> Work required:
Repeat, word for word, the part of the interview on government policy below that starts at the words "Basically, government policies" and ends after the words "to the G-7.".

> Supplied text:
The Gold Report: President Obama recently came out with proposals to limit profit taking in the banking industry, impose salary caps and restrict banking investments. Then in his State of the Union address, he called for a freeze on spending for discretionary government programs. Any comments about that? Frank Holmes: Wherever it is in the world, it's important to recognize the tremendous impact of governmental policies. Look at Hugo Chavez in Venezuela as opposed to Álvaro Uribe in Colombia. Chavez destroyed Venezuela's economy and judicial system to maintain his power. Bolivia is heading in the same direction, but Colombia and Panama are booming. Policies in those two countries are completely different from Venezuela's.
Basically, government policies break out to either monetary or fiscal. Of course, money supply is on the monetary side, along with real interest rates, while fiscal policies involve taxing and spending. We try to distill the G-7 versus what we call the E-7—the seven most populated emerging-market countries—and look at money supply. We see something very, very important when we create macro models to compare the E-7 to the G-7.

> Raw data:
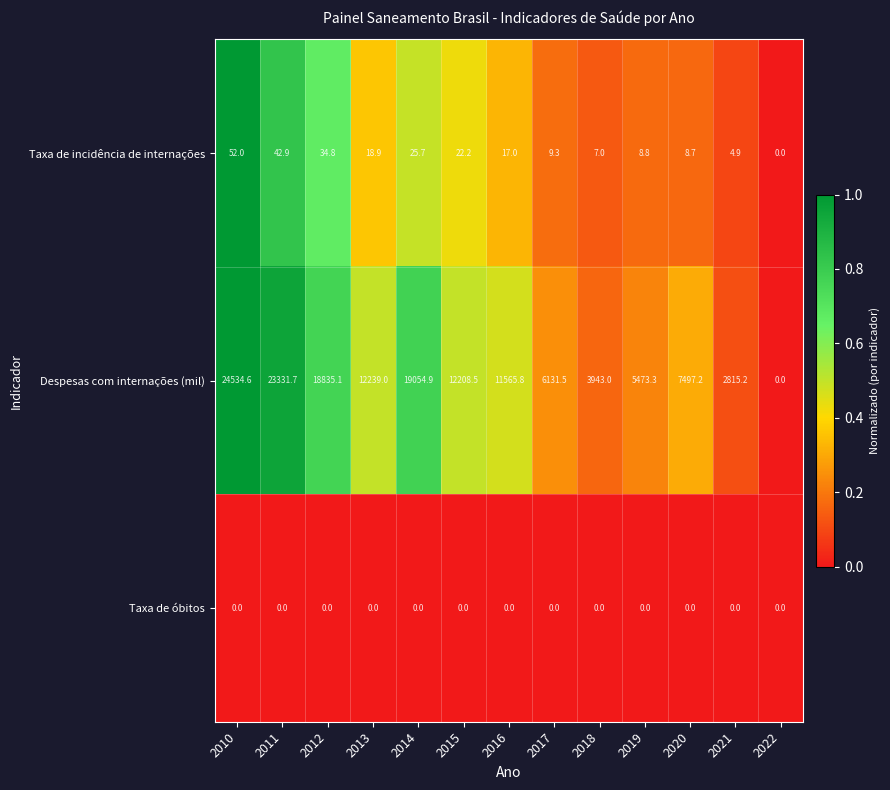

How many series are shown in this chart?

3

==

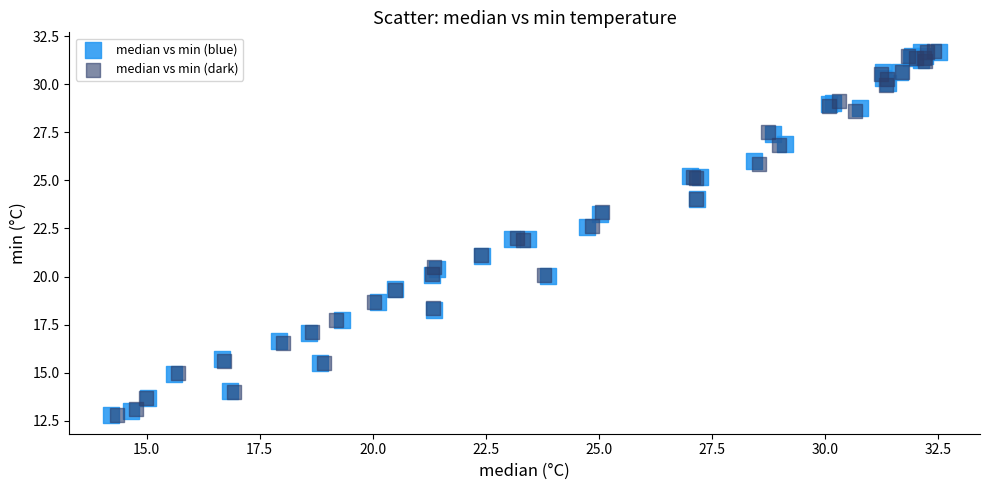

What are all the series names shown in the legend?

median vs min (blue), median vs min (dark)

> Response area:
Basically, government policies break out to either monetary or fiscal. Of course, money supply is on the monetary side, along with real interest rates, while fiscal policies involve taxing and spending. We try to distill the G-7 versus what we call the E-7—the seven most populated emerging-market countries—and look at money supply. We see something very, very important when we create macro models to compare the E-7 to the G-7.